Yet, controversy is what the annual Academy Awards have housed more than anything. Hattie McDaniel was literally segregated from her counterparts due to her color, despite being nominated and subsequently winning Best Supporting Actress. Marlon Brando’s historic absence from his Best Actor win in protest of discrimination against Native peoples. The #OscarsSoWhite movement sprouted by comedian and host Chris Rock in opposition to the clear discrepancy between the (lack of) Black representation and that of their white counterparts, and on and on.
From Foreign to International

Recently there have been calls for considerable restructuring of the Awards and in particular the category for the newly renamed Academy Award for Best International Film (formerly Best Foreign Film). Originally introduced to recognize films from other parts of the world outside the U.S., the award also provided a larger, more mainstream platform to non-English films that perhaps hadn’t received exposure from an American and Western audience. This was also partially due to disparities in the budget, as well as a lack of distribution, and often the inherent snobbery that comes with subtitled, non-English flicks amongst the mainstream media and audiences.
However, concurrent with an increasingly progressive society and significant technological advancements comes with it better cinema, wider distribution, and a warmer, more accepting, and naturally more willing reception. The idea of a “foreign” film was finally seen to be alienating, making an ‘other’ out of a whole culture; “foreign is not a film genre,” as critic Andrew Lapin writes. This, in turn, has led to the more inclusive name change of the award.
The conception of streaming services like Netflix, Prime, and Apple TV+ has brought foreign films to the forefront also, into the homes and to the eyes and ears of a previously untapped audience. Netflix even reports that an incredible 97% of its American audience watched a non-English title on their platform in 2021.
Best International Feature or Best Picture?
In recent years, international films have excelled even outside of their supposed category, with the likes of Bong Joon-Ho’s Parasite, Netflix’s Roma, Minari, and Amour all receiving Best Picture nominations, along with other categories. With Parasite scooping the Academy’s most prestigious award in the form of Best Picture, as well as Best Original Screenplay and Best Director (and Roma winning the latter as well), many are wondering why there’s even a separate category for these great films.
Whilst those middle-class, middle-aged white men sit behind the scenes with their clipboards, self-curated rule book, and discerning eyes, they have admittedly made some inroads into reforming the category. Changing the outdated, implicit use of the word “foreign” was a positive first step, but a bigger issue still remains at hand. The responsibility of deciding which films are even considered for nomination is something that requires urgent amelioration and correction from those at the Academy of Motion Picture Arts and Sciences.
Currently, it is left down to countries to appoint their own nominee. If this process remained unhampered and democratic away from the prejudicial, politically motivated, and corrupt governments of some countries, then there might be transparency and fairness in the decision-making process.
Unfortunately, this isn’t the case, with many states wanting to exclude certain motion pictures from wider, international consumption due to the challenge these movies make against the country’s political ideologies.
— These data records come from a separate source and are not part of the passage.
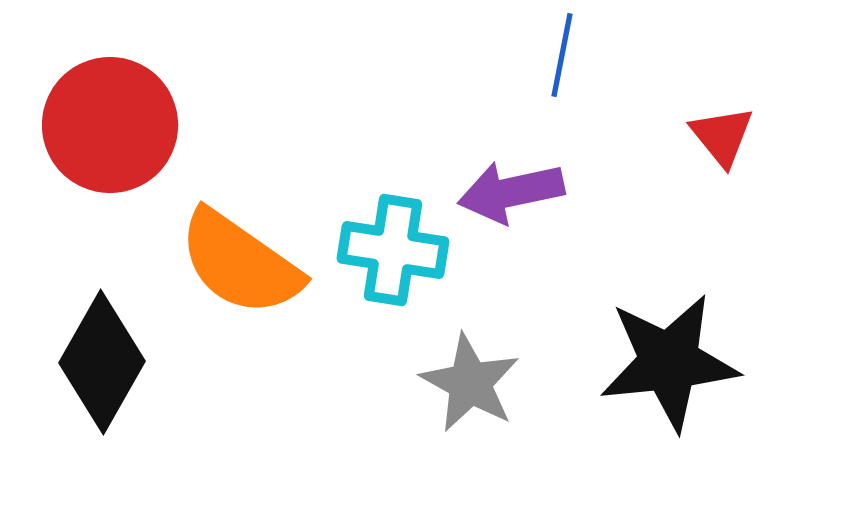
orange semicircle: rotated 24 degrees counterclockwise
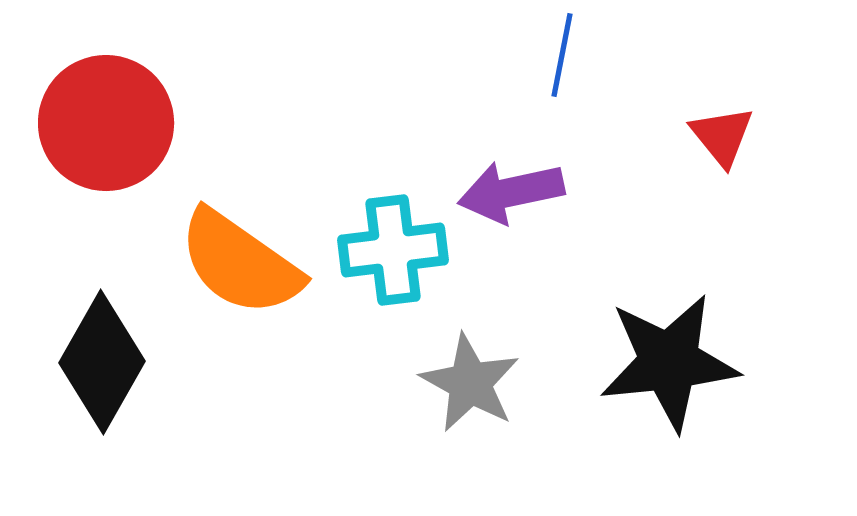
red circle: moved 4 px left, 2 px up
cyan cross: rotated 16 degrees counterclockwise
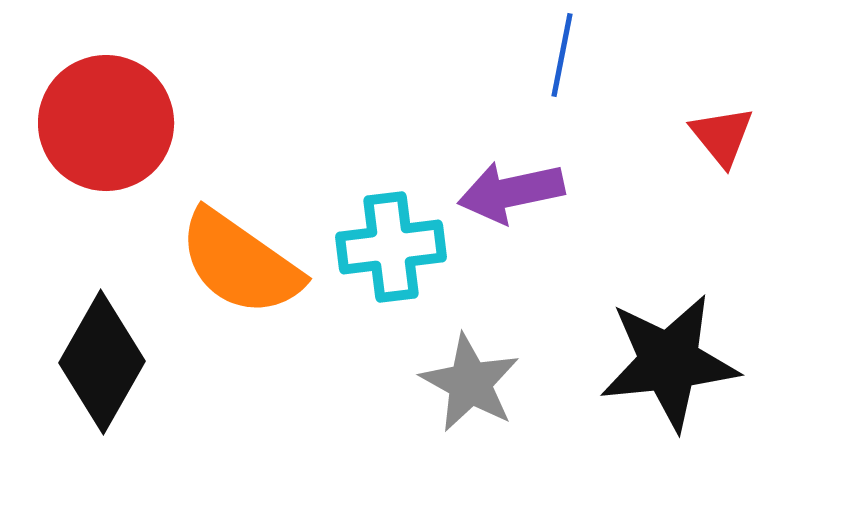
cyan cross: moved 2 px left, 3 px up
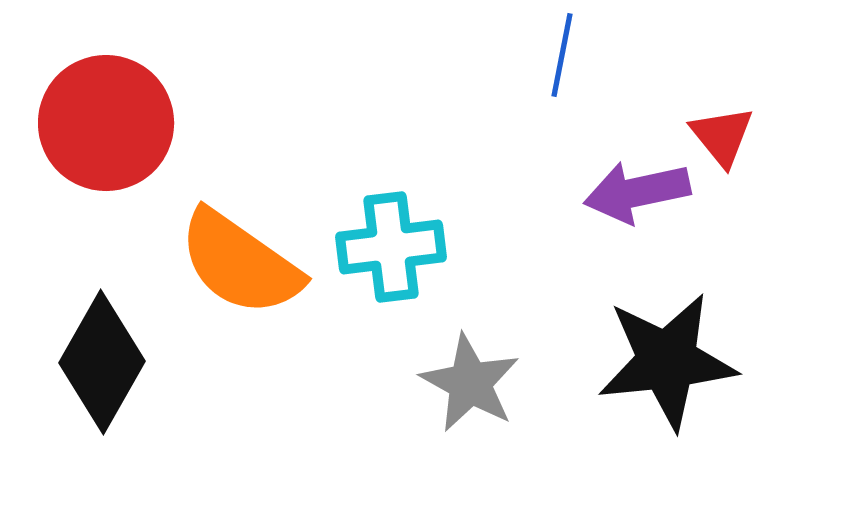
purple arrow: moved 126 px right
black star: moved 2 px left, 1 px up
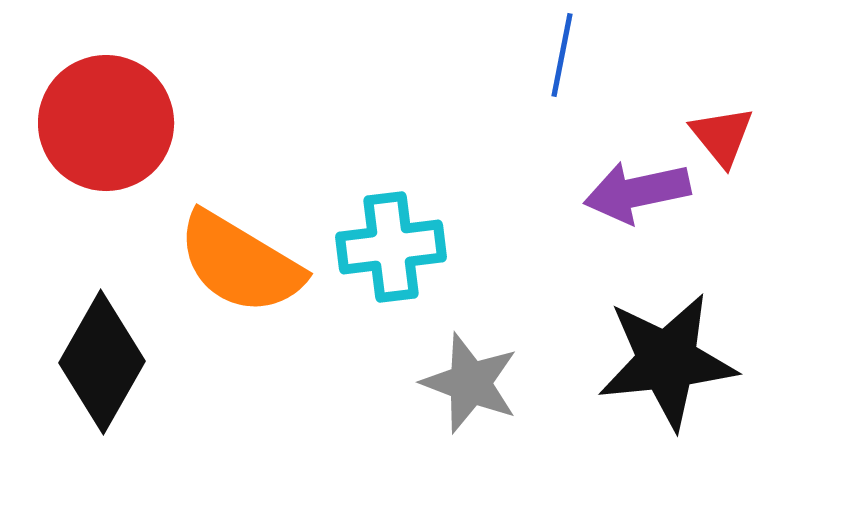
orange semicircle: rotated 4 degrees counterclockwise
gray star: rotated 8 degrees counterclockwise
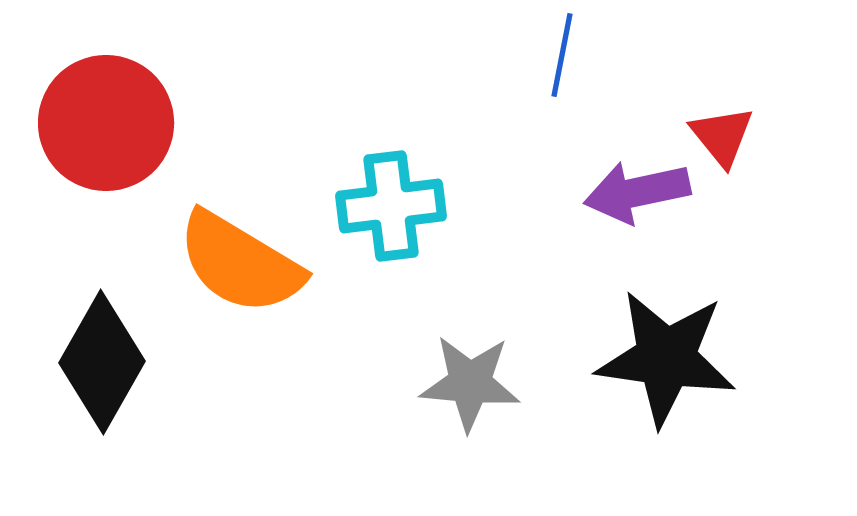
cyan cross: moved 41 px up
black star: moved 1 px left, 3 px up; rotated 14 degrees clockwise
gray star: rotated 16 degrees counterclockwise
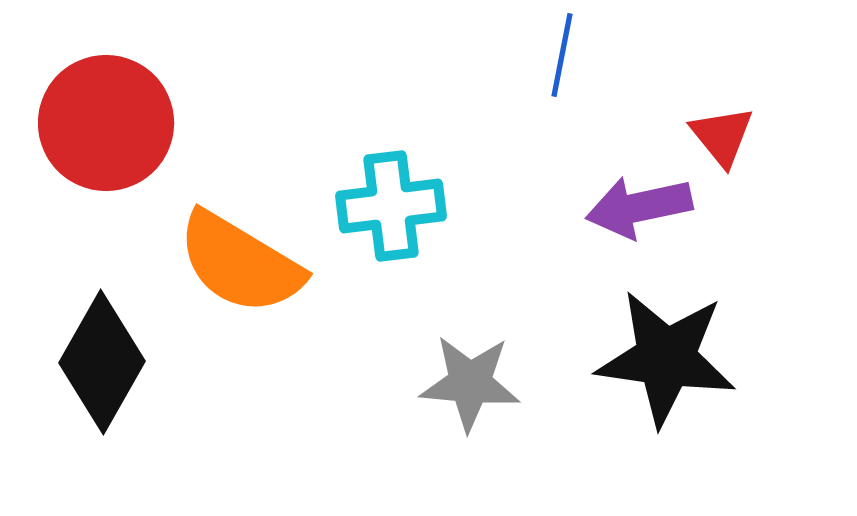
purple arrow: moved 2 px right, 15 px down
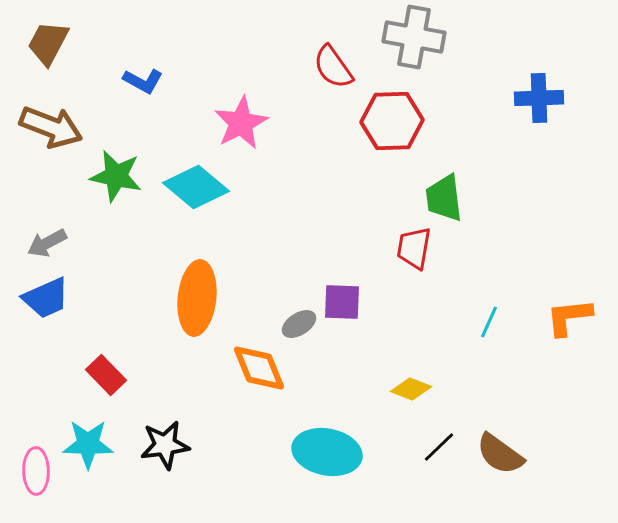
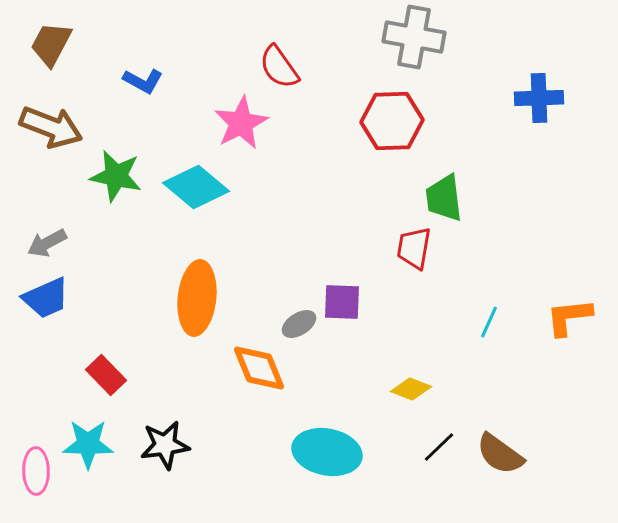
brown trapezoid: moved 3 px right, 1 px down
red semicircle: moved 54 px left
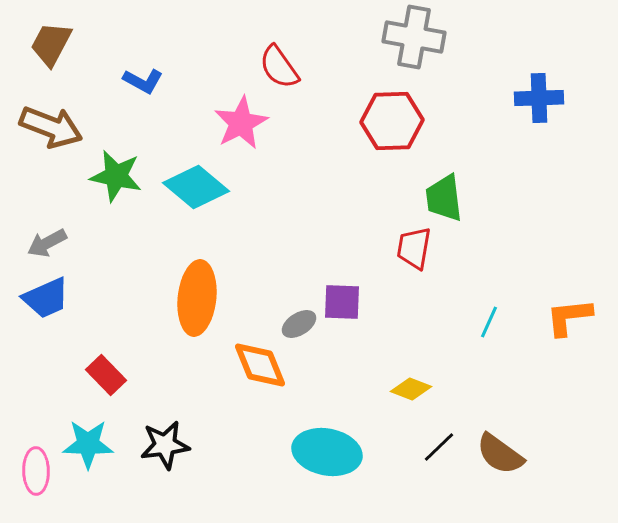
orange diamond: moved 1 px right, 3 px up
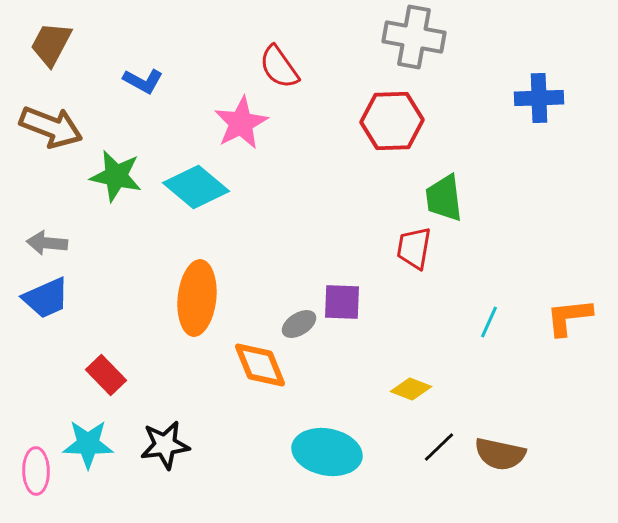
gray arrow: rotated 33 degrees clockwise
brown semicircle: rotated 24 degrees counterclockwise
This has subsequently led to countries circumnavigating any threat to their own propaganda by omitting these films despite them being potentially award-worthy. The likes of Russian, Chinese, Iranian, Syrian and other films may face censorship, with some nominees even used as vehicles for propaganda.

An additional problem has troubled some “foreign” nations, with them being ineligible for any nomination due to them being English-speaking countries, but at the same time falling into the international country bracket, consequently leaving them snookered. This has occurred to the film industry in Nigeria as well as several other countries, which largely speak English. Ava DuVernay called this out with the film Lionheart, Nigeria’s very first submission for Best International Feature, which was rejected because Nigeria’s official language is English. The International Film category is doubly confusing if you consider that the likes of the UK and Australia are both overseas and technically “foreign,” and whose language is English, and yet their films (especially British ones) win Oscars all the time.
The International Feature Film category certainly calls for a review, not just on its flawed anatomy in having its nominees selected by their mother nations, but also by bringing into question the real necessity of still having a category for international films at all. Considering there is a growing proportion of categories that are including nominations for great international films, several of which are winning major awards, there surely must be room for discussion over the category’s existence.